# PROVIDED MATERIAL
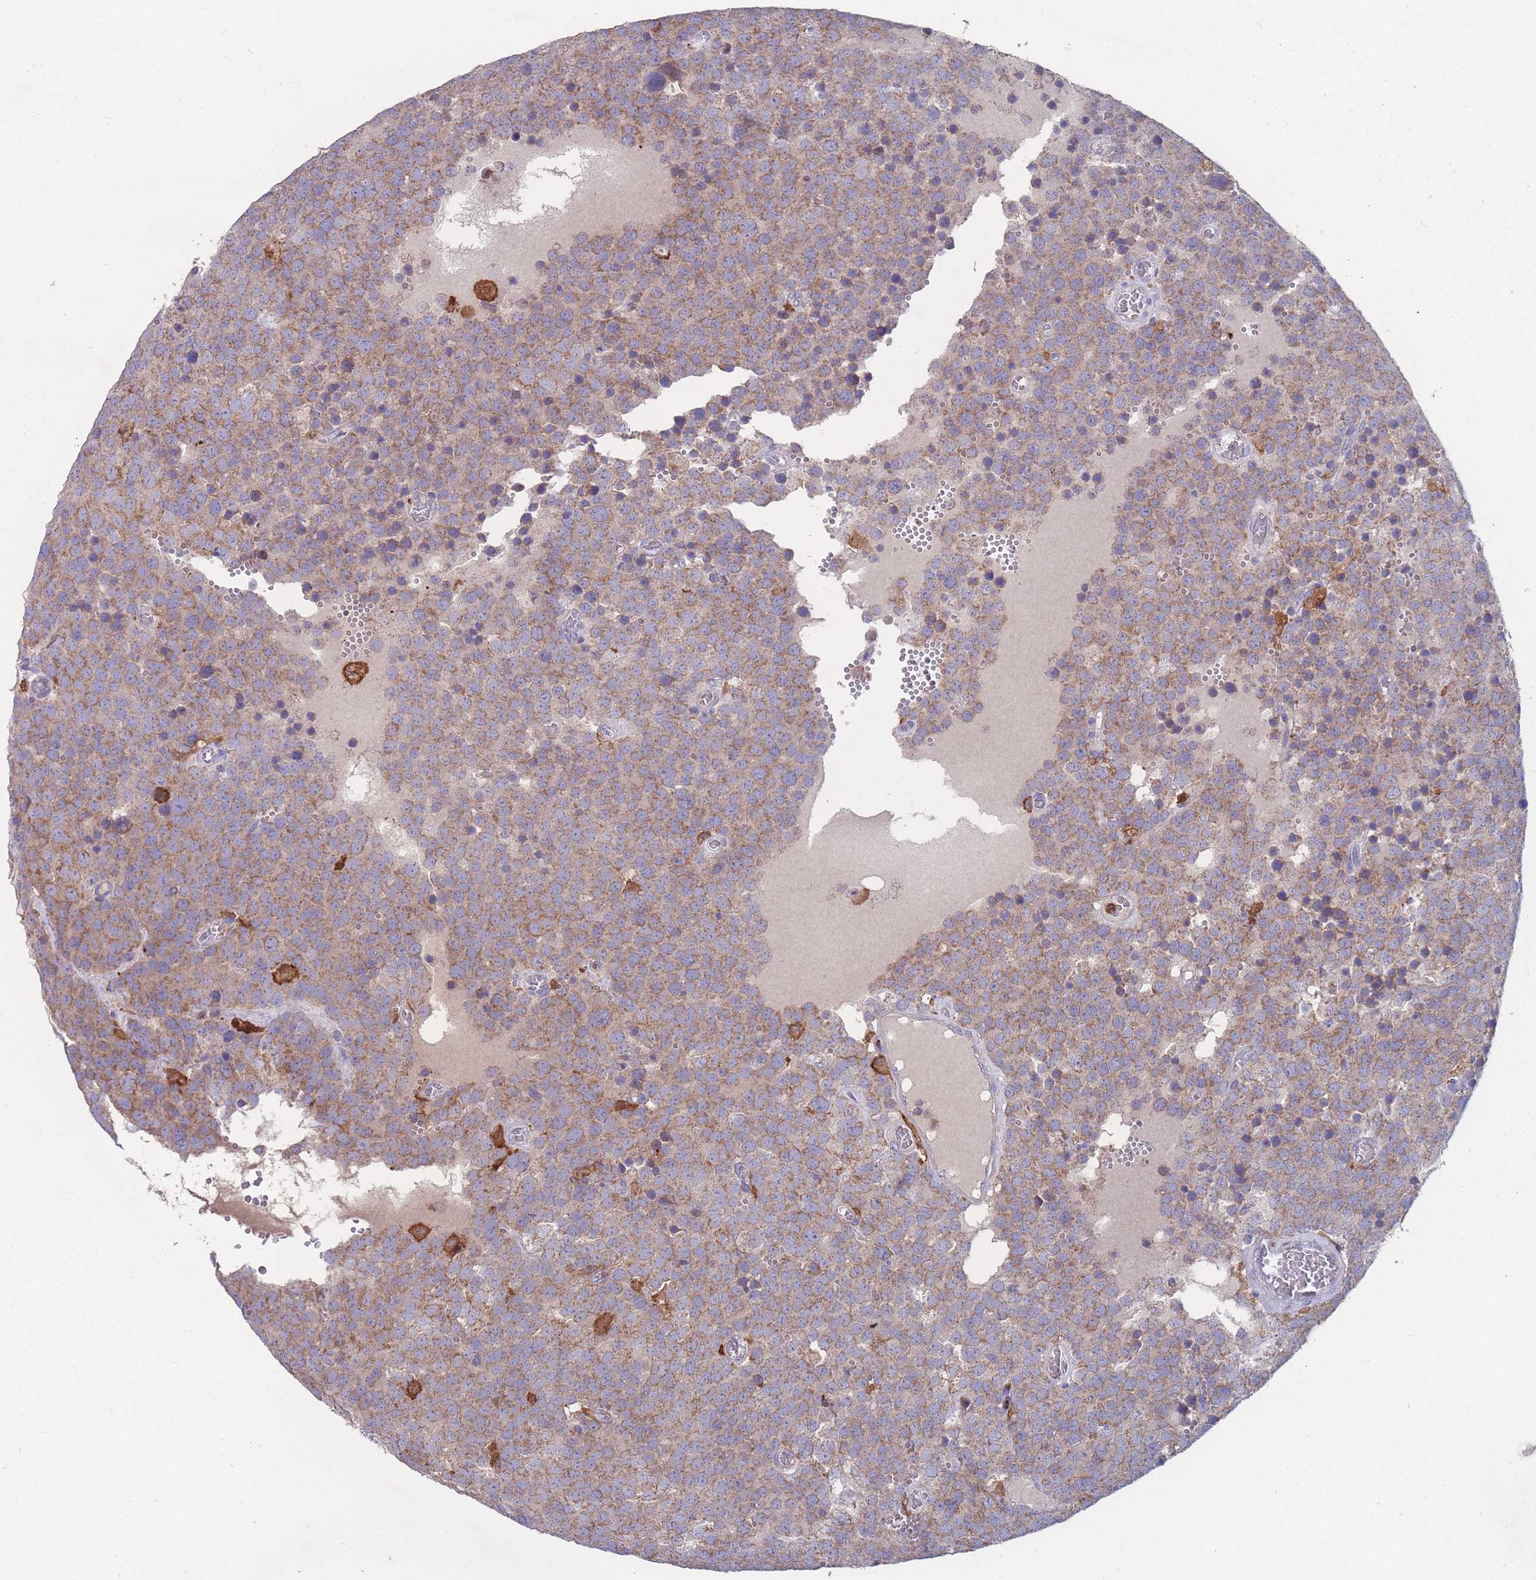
{"staining": {"intensity": "weak", "quantity": ">75%", "location": "cytoplasmic/membranous"}, "tissue": "testis cancer", "cell_type": "Tumor cells", "image_type": "cancer", "snomed": [{"axis": "morphology", "description": "Normal tissue, NOS"}, {"axis": "morphology", "description": "Seminoma, NOS"}, {"axis": "topography", "description": "Testis"}], "caption": "Protein staining reveals weak cytoplasmic/membranous positivity in approximately >75% of tumor cells in seminoma (testis). (brown staining indicates protein expression, while blue staining denotes nuclei).", "gene": "CD33", "patient": {"sex": "male", "age": 71}}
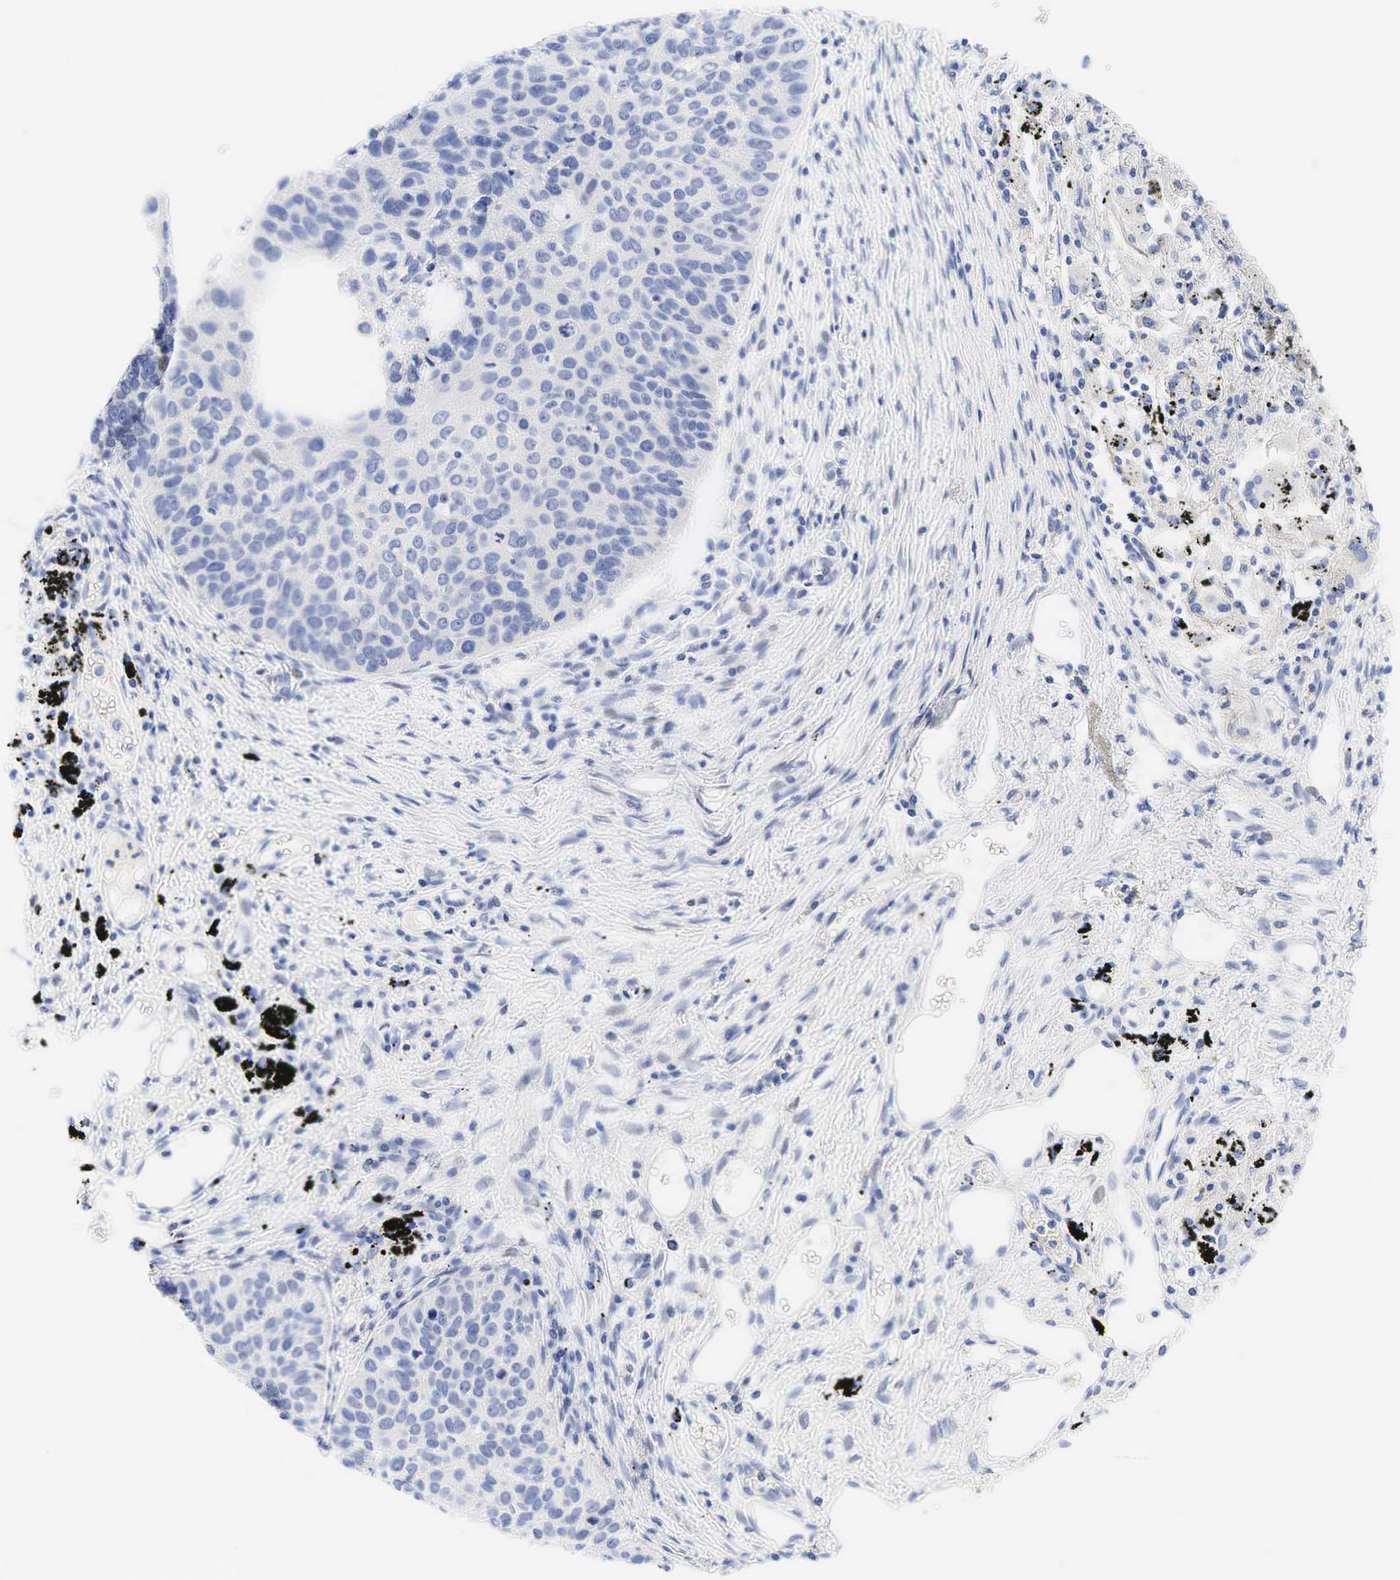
{"staining": {"intensity": "negative", "quantity": "none", "location": "none"}, "tissue": "lung cancer", "cell_type": "Tumor cells", "image_type": "cancer", "snomed": [{"axis": "morphology", "description": "Squamous cell carcinoma, NOS"}, {"axis": "topography", "description": "Lung"}], "caption": "Tumor cells are negative for brown protein staining in squamous cell carcinoma (lung). The staining was performed using DAB (3,3'-diaminobenzidine) to visualize the protein expression in brown, while the nuclei were stained in blue with hematoxylin (Magnification: 20x).", "gene": "AR", "patient": {"sex": "male", "age": 71}}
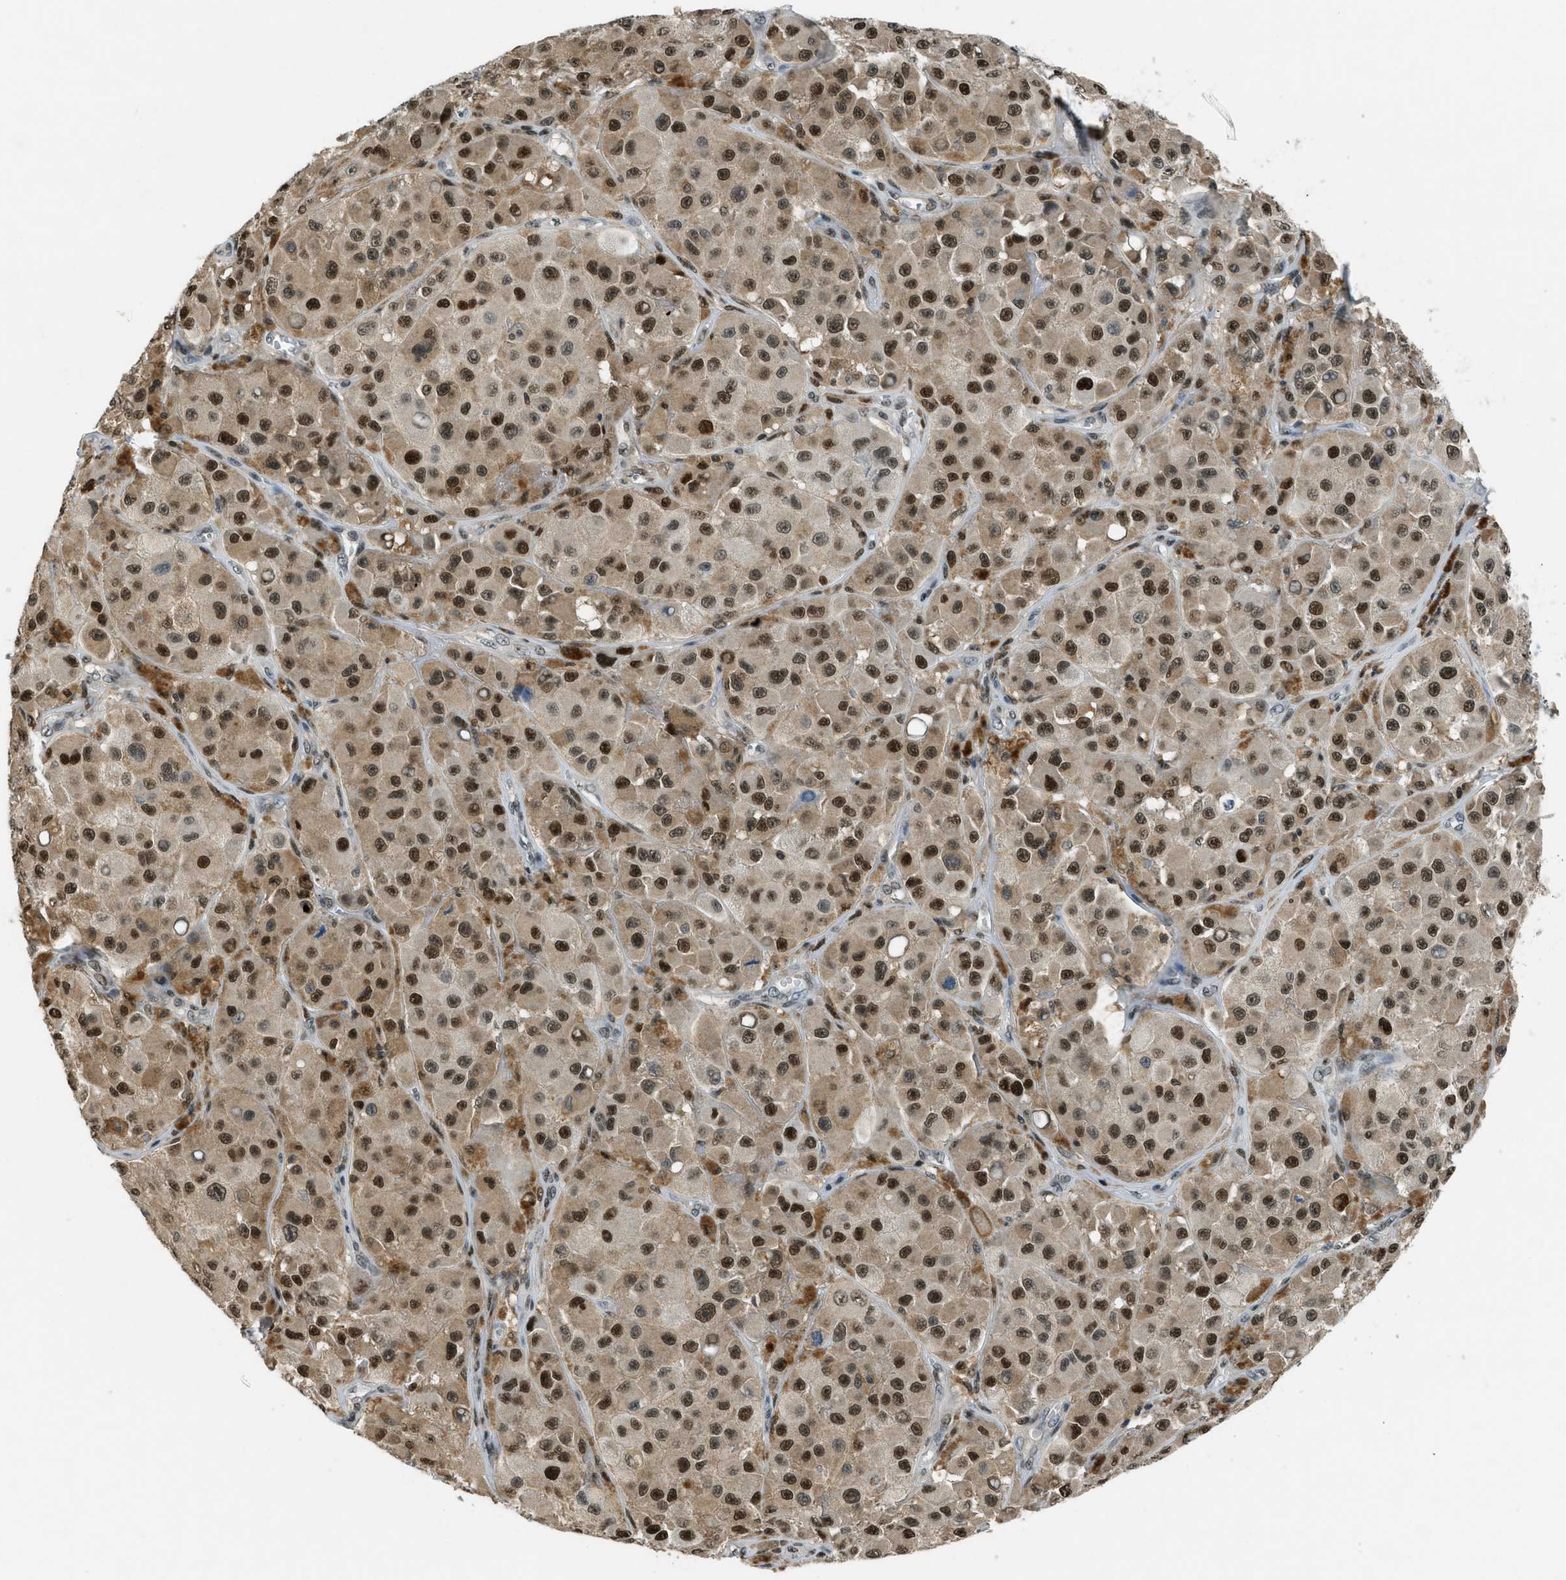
{"staining": {"intensity": "strong", "quantity": ">75%", "location": "nuclear"}, "tissue": "melanoma", "cell_type": "Tumor cells", "image_type": "cancer", "snomed": [{"axis": "morphology", "description": "Malignant melanoma, NOS"}, {"axis": "topography", "description": "Skin"}], "caption": "High-power microscopy captured an immunohistochemistry (IHC) histopathology image of melanoma, revealing strong nuclear positivity in approximately >75% of tumor cells.", "gene": "OGFR", "patient": {"sex": "male", "age": 84}}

# PROBLEM TO WORK ON
Repeat the data in full, exactly as it stands, but drop every picture.

# RESPONSE TO THIS EXERCISE
{"staining": {"intensity": "weak", "quantity": ">75%", "location": "cytoplasmic/membranous"}, "tissue": "testis cancer", "cell_type": "Tumor cells", "image_type": "cancer", "snomed": [{"axis": "morphology", "description": "Normal tissue, NOS"}, {"axis": "morphology", "description": "Seminoma, NOS"}, {"axis": "topography", "description": "Testis"}], "caption": "Protein staining reveals weak cytoplasmic/membranous positivity in approximately >75% of tumor cells in seminoma (testis). (brown staining indicates protein expression, while blue staining denotes nuclei).", "gene": "CD33", "patient": {"sex": "male", "age": 71}}
{"staining": {"intensity": "negative", "quantity": "none", "location": "none"}, "tissue": "lung cancer", "cell_type": "Tumor cells", "image_type": "cancer", "snomed": [{"axis": "morphology", "description": "Squamous cell carcinoma, NOS"}, {"axis": "topography", "description": "Lung"}], "caption": "Tumor cells are negative for brown protein staining in squamous cell carcinoma (lung). The staining was performed using DAB (3,3'-diaminobenzidine) to visualize the protein expression in brown, while the nuclei were stained in blue with hematoxylin (Magnification: 20x).", "gene": "AR", "patient": {"sex": "male", "age": 71}}
{"staining": {"intensity": "strong", "quantity": ">75%", "location": "nuclear"}, "tissue": "melanoma", "cell_type": "Tumor cells", "image_type": "cancer", "snomed": [{"axis": "morphology", "description": "Malignant melanoma, NOS"}, {"axis": "topography", "description": "Skin"}], "caption": "High-power microscopy captured an immunohistochemistry (IHC) histopathology image of melanoma, revealing strong nuclear positivity in approximately >75% of tumor cells.", "gene": "OGFR", "patient": {"sex": "male", "age": 84}}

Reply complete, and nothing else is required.